For the SageMaker config, `compute_norm_stats.py --config-name pi05_yam` will first try to download cached stats from S3 (`remote_checkpoint_dir`) and upload fresh ones after computing.

### Step 5 — Launch on SageMaker

```bash
python sagemaker/launch_training.py --config pi05_yam \
    --user <your-username> \
    --instance_type p5        # p4de | p5 | p5en | p6
```

The launcher builds `sagemaker/Dockerfile.openpi`, pushes to ECR, and submits via AWS Batch. The container runs:
1. `compute_norm_stats.py --config-name pi05_yam` (skips if stats already in S3)
2. `train.py pi05_yam`

Credentials and WANDB keys come from `sagemaker/secrets.env`.

### YAM robot specifics

- **Policy file:** [yam_policy.py](src/openpi/src/openpi/policies/yam_policy.py) — `YAMInputs` packs 3 cameras (`scene_camera→base_0_rgb`, `left_wrist_camera→left_wrist_0_rgb`, `right_wrist_camera→right_wrist_0_rgb`) + 14D joint state; `YAMOutputs` slices `actions[:, :14]`.
- **Action space:** 14D absolute joint commands `[left_j0..5, left_gripper, right_j0..5, right_gripper]` — the `joint_cmd` format straight from the robot's leader-follower teleop. **No delta conversion is applied here**; downstream tooling (e.g., Pi0.5_yam inference) is responsible for any delta transforms.
- **Pretrained weights (`pi05_yam`):** initialized from `gs://openpi-assets/checkpoints/pi05_droid_jointpos/params`.
- **Dry-run configs:**
  - `pi05_yam_local` — real WDS pipeline with dummy model variants (tests data + transforms end-to-end on CPU/small GPU).
  - `debug_pi05_yam` — `FakeDataConfig` + dummy model (tests model wiring without data).

### What changed vs. the original codebase

Files added:
- [scripts/convert_yam_raw_to_wds.py](scripts/convert_yam_raw_to_wds.py) — conversion utility for the raw YAM dump format.
- [src/openpi/src/openpi/policies/yam_policy.py](src/openpi/src/openpi/policies/yam_policy.py) — `YAMInputs` / `YAMOutputs` transforms.

Files modified:
- [src/openpi/src/openpi/training/misc/sim_improvement_config.py](src/openpi/src/openpi/training/misc/sim_improvement_config.py) — added `pi05_yam`, `pi05_yam_local`, `debug_pi05_yam` configs.
- [src/openpi/scripts/compute_norm_stats.py](src/openpi/scripts/compute_norm_stats.py) — added `--dry-run` flag and S3-cache support for norm stats.
- [src/openpi/scripts/train.py](src/openpi/scripts/train.py) — added `--dry-run` flag (intercepted before `tyro` parsing).
- [src/openpi/src/openpi/training/mds_dataset.py](src/openpi/src/openpi/training/mds_dataset.py) — made `mosaicml-streaming` import lazy so non-MDS configs can import without the dep.

## Architecture Notes

### Pi0 vs Pi0.5

In `Pi0Config`, setting `pi05=True` switches to the Pi0.5 architecture where robot state is **discretized into language tokens** (vs. continuous state injection in Pi0).
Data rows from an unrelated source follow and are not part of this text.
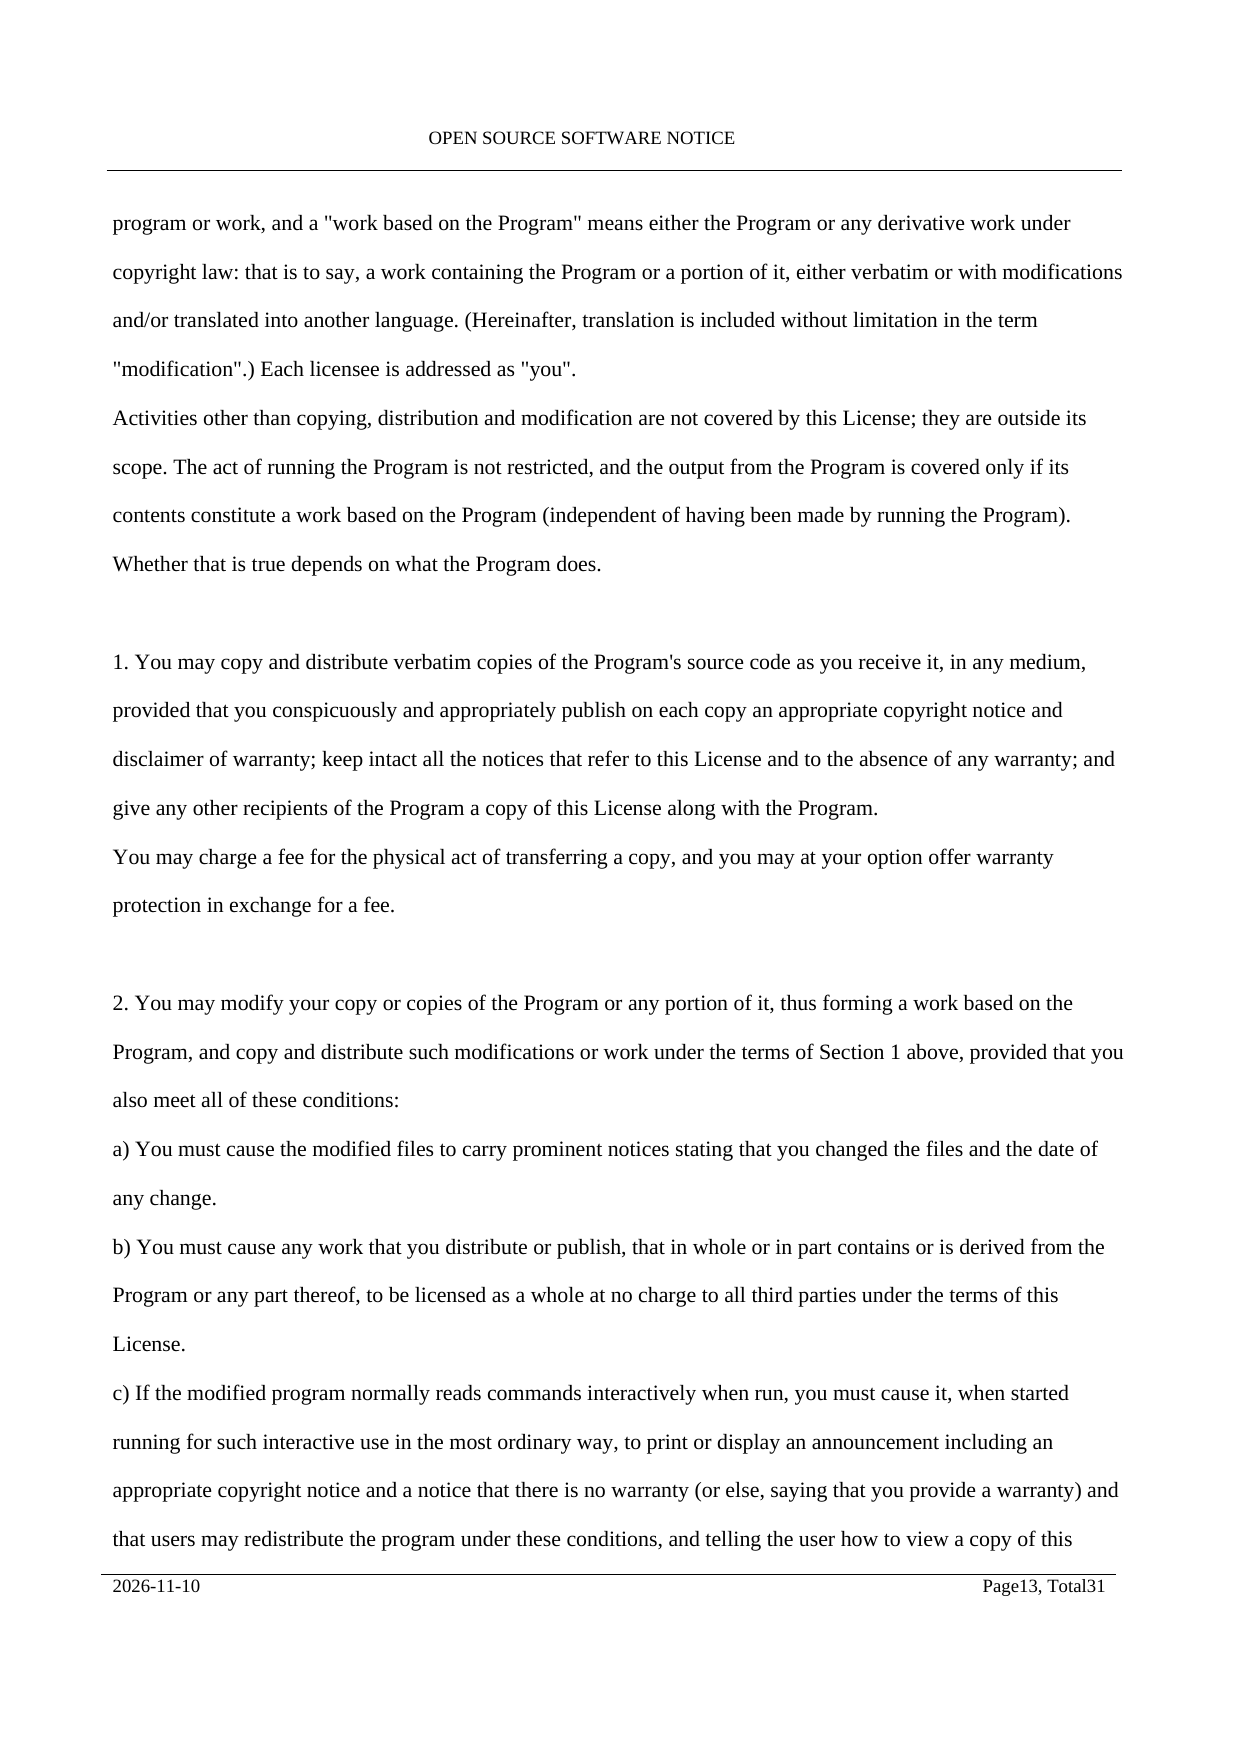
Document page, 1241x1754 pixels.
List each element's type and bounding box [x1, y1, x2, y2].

text [112, 206, 1128, 1555]
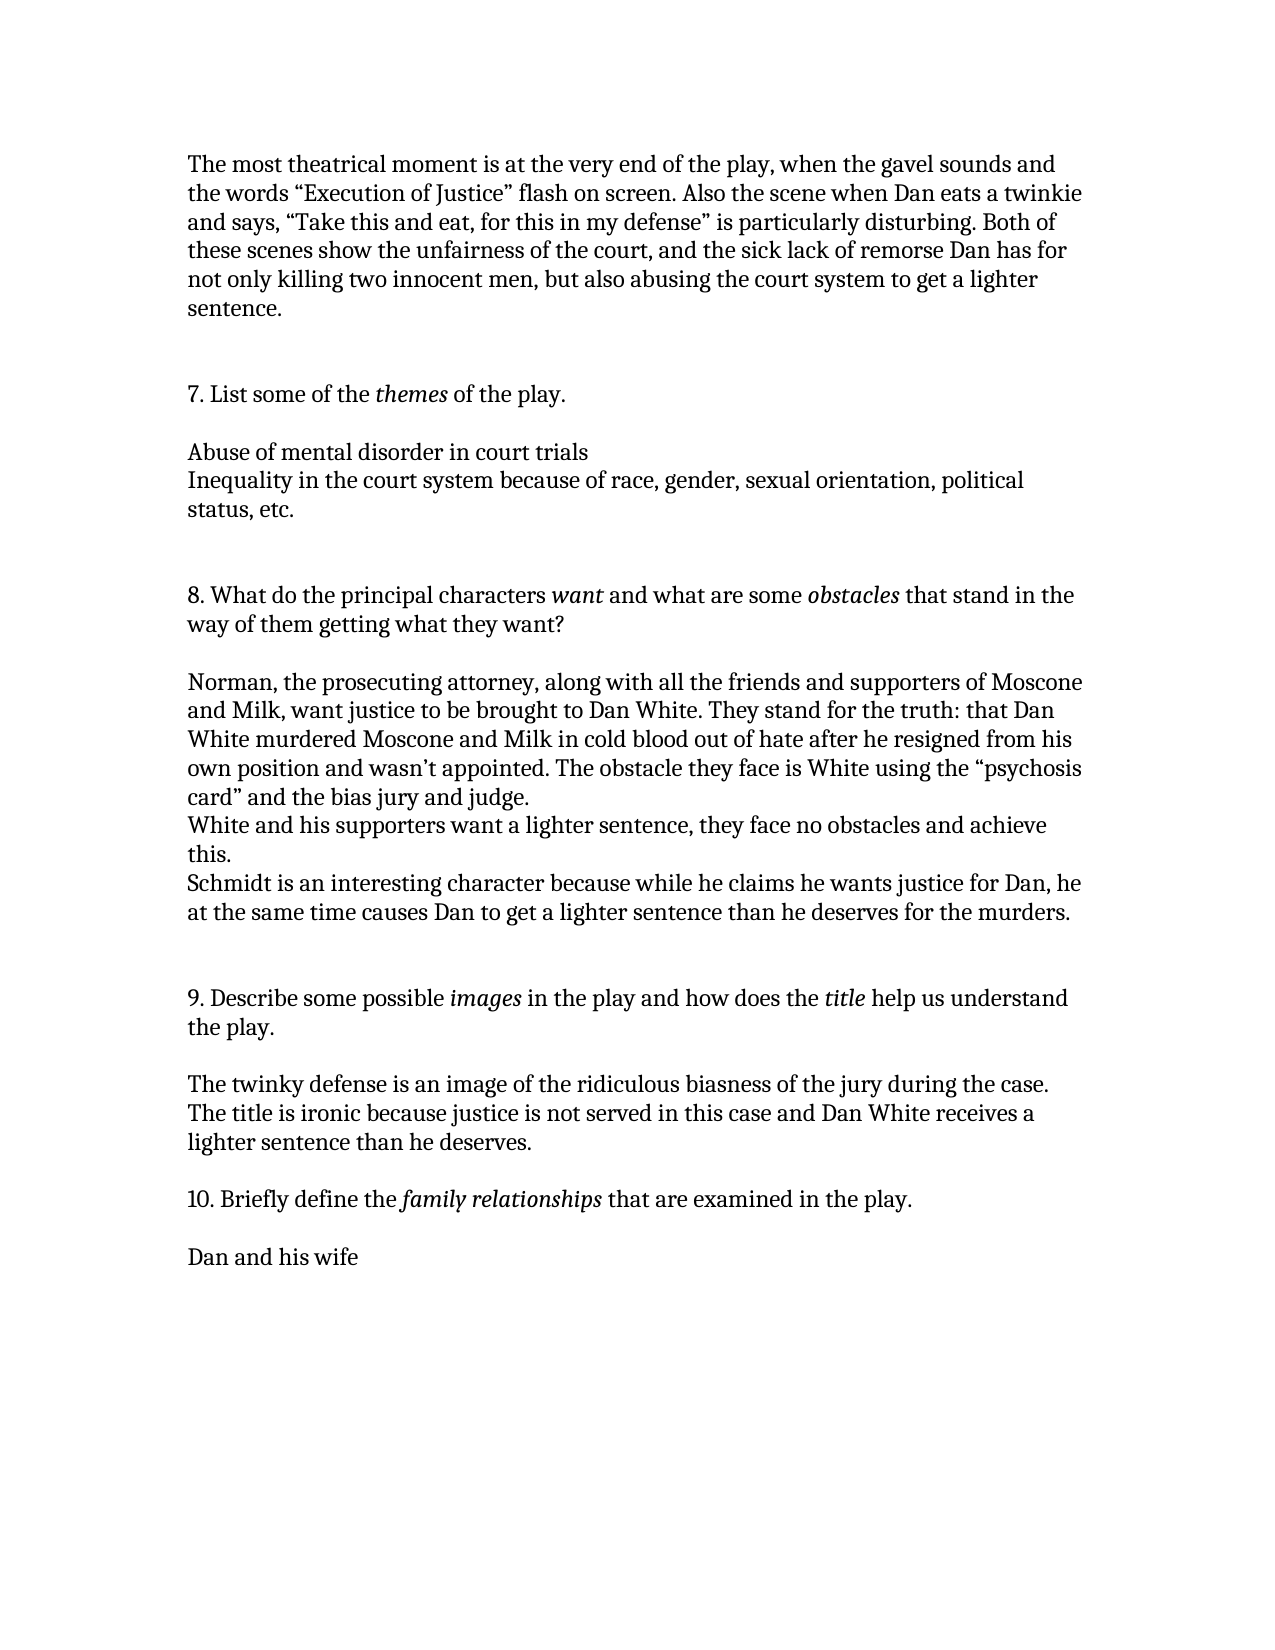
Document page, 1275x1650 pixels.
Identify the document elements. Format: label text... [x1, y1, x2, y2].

text 7. List some of the themes of the play. [187, 380, 1087, 409]
text Dan and his wife [187, 1242, 1087, 1271]
text The most theatrical moment is at the very end of the play, when the gavel sounds and the words “Execution of Justice” flash on screen. Also the scene when Dan eats a twinkie and says, “Take this and eat, for this in my defense” is particularly disturbing. Both of these scenes show the unfairness of the court, and the sick lack of remorse Dan has for not only killing two innocent men, but also abusing the court system to get a lighter sentence. [187, 150, 1087, 322]
text Inequality in the court system because of race, gender, sexual orientation, political status, etc. [187, 466, 1087, 524]
text Schmidt is an interesting character because while he claims he wants justice for Dan, he at the same time causes Dan to get a lighter sentence than he deserves for the murders. [187, 869, 1087, 926]
text White and his supporters want a lighter sentence, they face no obstacles and achieve this. [187, 811, 1087, 869]
text 9. Describe some possible images in the play and how does the title help us understand the play. [187, 984, 1087, 1041]
text 8. What do the principal characters want and what are some obstacles that stand in the way of them getting what they want? [187, 581, 1087, 639]
text 10. Briefly define the family relationships that are examined in the play. [187, 1185, 1087, 1214]
text Norman, the prosecuting attorney, along with all the friends and supporters of Moscone and Milk, want justice to be brought to Dan White. They stand for the truth: that Dan White murdered Moscone and Milk in cold blood out of hate after he resigned from his own position and wasn’t appointed. The obstacle they face is White using the “psychosis card” and the bias jury and judge. [187, 667, 1087, 811]
text Abuse of mental disorder in court trials [187, 437, 1087, 466]
text The twinky defense is an image of the ridiculous biasness of the jury during the case. The title is ironic because justice is not served in this case and Dan White receives a lighter sentence than he deserves. [187, 1070, 1087, 1156]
Pi0.5 also uses `adaRMSNorm` to inject the flow-matching timestep into the action expert. `max_token_len` increases to 200 (from 48).

### Policy transform convention

Each robot has `*Inputs` and `*Outputs` transform classes. `*Inputs` takes raw dataset samples (with `observation/proprioception/<key>`, `observation/images/<cam>_t0`, `actions/<key>`, `prompt`) and produces the flat `{state, image, image_mask, actions, prompt}` dict the model expects. `*Outputs` converts model action output back to robot action space.

### MDS vs WDS

Two dataset formats are supported:
- **WDS** (`WDSDataConfig`): vla_foundry tar shards, streamed directly from S3 — used for LBM sim data
- **MDS** (`MDSDataConfig`): MosaicML Streaming format with deterministic shuffling and elastic resume — used for DROID/UR rollout data

## Dependencies

```bash
uv sync   # install all dependencies
```

The project uses `uv` for package management. OpenPI, rsl_rl, and polaris are git submodules under `src/`.